- Battle of Sidi Abdullah: Part of the Italo-Turkish War
| Date | 3 March 1912 |
| Location | Derna, Ottoman Tripolitania (now Libya)32°45′20.21″N 22°38′15.88″E﻿ / ﻿32.7556139°N 22.6377444°E |
| Result | Ottoman victory |

Belligerents
- Kingdom of Italy: Ottoman Empire Senussi Order

Commanders and leaders
- Luigi Capello: Mustafa Kemal Bey İsmail Enver Bey Ahmed Sharif as-Senussi

Strength
- 15,000–16,000: 8 officers 160 soldiers 7,742 Arabs

Casualties and losses
- 150–200: Unknown

= Battle of Derna (1912) =

Part of the Italo-Turkish War

The Battle of Derna, also known as the Battle of Sidi Abdullah (Arabic: معركة سيدي عبد الله), occurred near Derna on 3 March 1912, during the Italo-Turkish War.

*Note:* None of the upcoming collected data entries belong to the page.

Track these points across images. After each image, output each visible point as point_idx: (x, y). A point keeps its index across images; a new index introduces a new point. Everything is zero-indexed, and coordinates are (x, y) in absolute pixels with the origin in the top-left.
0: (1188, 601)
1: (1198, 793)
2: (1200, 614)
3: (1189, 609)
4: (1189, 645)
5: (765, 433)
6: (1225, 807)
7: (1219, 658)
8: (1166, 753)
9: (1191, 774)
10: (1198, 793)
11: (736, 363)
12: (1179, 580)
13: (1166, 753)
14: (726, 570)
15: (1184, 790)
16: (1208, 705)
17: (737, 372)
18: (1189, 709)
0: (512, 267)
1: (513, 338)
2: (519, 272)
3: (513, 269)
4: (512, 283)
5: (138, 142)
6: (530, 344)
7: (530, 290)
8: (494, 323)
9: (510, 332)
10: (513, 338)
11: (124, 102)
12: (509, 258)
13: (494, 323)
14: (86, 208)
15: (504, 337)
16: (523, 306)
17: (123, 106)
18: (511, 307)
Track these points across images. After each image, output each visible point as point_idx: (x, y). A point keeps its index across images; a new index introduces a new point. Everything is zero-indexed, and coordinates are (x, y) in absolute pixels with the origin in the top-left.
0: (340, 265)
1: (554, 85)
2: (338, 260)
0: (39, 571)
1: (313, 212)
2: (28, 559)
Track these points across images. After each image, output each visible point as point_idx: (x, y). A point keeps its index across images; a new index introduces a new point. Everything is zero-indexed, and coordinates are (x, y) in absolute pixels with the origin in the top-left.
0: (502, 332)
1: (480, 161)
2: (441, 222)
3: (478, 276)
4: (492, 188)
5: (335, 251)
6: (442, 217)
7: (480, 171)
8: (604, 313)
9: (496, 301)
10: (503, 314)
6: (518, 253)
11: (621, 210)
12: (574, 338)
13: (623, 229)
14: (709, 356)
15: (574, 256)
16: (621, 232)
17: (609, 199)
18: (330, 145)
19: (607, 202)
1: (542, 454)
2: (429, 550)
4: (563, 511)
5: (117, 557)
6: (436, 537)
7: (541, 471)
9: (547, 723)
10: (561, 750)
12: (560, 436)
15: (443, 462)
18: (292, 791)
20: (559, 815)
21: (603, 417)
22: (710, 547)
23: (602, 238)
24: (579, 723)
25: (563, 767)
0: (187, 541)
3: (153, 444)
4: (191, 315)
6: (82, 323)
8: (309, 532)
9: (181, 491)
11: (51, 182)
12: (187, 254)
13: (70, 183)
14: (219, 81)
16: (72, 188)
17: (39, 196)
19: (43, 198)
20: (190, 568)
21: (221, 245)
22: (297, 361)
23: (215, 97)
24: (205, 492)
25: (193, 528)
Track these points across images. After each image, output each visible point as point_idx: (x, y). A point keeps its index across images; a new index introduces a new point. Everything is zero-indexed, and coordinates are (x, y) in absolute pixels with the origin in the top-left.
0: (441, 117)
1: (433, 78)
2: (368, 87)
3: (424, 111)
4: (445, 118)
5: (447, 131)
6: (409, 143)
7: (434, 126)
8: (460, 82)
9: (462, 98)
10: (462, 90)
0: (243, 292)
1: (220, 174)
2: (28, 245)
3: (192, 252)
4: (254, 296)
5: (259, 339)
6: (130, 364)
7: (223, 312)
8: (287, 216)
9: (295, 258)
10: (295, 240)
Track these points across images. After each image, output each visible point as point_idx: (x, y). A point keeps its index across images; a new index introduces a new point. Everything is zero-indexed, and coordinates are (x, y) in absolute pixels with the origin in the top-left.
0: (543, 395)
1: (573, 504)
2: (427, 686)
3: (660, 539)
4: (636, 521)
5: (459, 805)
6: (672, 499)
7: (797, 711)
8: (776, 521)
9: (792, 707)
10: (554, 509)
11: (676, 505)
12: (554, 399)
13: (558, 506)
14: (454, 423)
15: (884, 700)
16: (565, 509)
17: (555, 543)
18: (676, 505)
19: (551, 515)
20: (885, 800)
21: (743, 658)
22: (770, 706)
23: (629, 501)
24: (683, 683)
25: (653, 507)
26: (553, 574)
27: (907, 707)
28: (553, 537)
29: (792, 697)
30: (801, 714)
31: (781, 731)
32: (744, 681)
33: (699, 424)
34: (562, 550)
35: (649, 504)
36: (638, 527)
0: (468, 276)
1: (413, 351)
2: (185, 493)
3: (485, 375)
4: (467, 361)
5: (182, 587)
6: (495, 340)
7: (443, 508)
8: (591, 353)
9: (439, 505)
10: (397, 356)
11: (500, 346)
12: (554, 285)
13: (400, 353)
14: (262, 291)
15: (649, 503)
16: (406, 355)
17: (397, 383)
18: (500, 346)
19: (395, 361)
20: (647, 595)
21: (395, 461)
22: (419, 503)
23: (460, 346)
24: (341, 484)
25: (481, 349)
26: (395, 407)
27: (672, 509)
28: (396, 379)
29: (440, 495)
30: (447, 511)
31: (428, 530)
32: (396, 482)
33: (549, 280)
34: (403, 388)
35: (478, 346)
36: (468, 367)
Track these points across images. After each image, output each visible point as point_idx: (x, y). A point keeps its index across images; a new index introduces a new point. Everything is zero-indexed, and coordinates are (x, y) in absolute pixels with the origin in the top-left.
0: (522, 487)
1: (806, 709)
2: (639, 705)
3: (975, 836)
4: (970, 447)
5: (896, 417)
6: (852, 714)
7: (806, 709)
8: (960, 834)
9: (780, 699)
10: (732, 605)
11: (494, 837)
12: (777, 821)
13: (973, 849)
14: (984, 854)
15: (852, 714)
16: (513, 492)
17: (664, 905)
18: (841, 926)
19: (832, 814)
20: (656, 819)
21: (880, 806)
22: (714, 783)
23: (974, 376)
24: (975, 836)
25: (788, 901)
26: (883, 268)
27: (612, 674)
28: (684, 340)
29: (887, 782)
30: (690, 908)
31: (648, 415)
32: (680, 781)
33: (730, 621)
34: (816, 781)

The battle took place between the Italians led by Luigi Capello and Ottoman-Senussi Forces led by Enver Pasha and Ahmed Sharif as-Senussi. Derna remained under Italy's control after the battle, while Italian prospects to advance into the interior were hindered by the fact that the Ottoman-Senussi remained in control of the Jebel Akhdar highlands.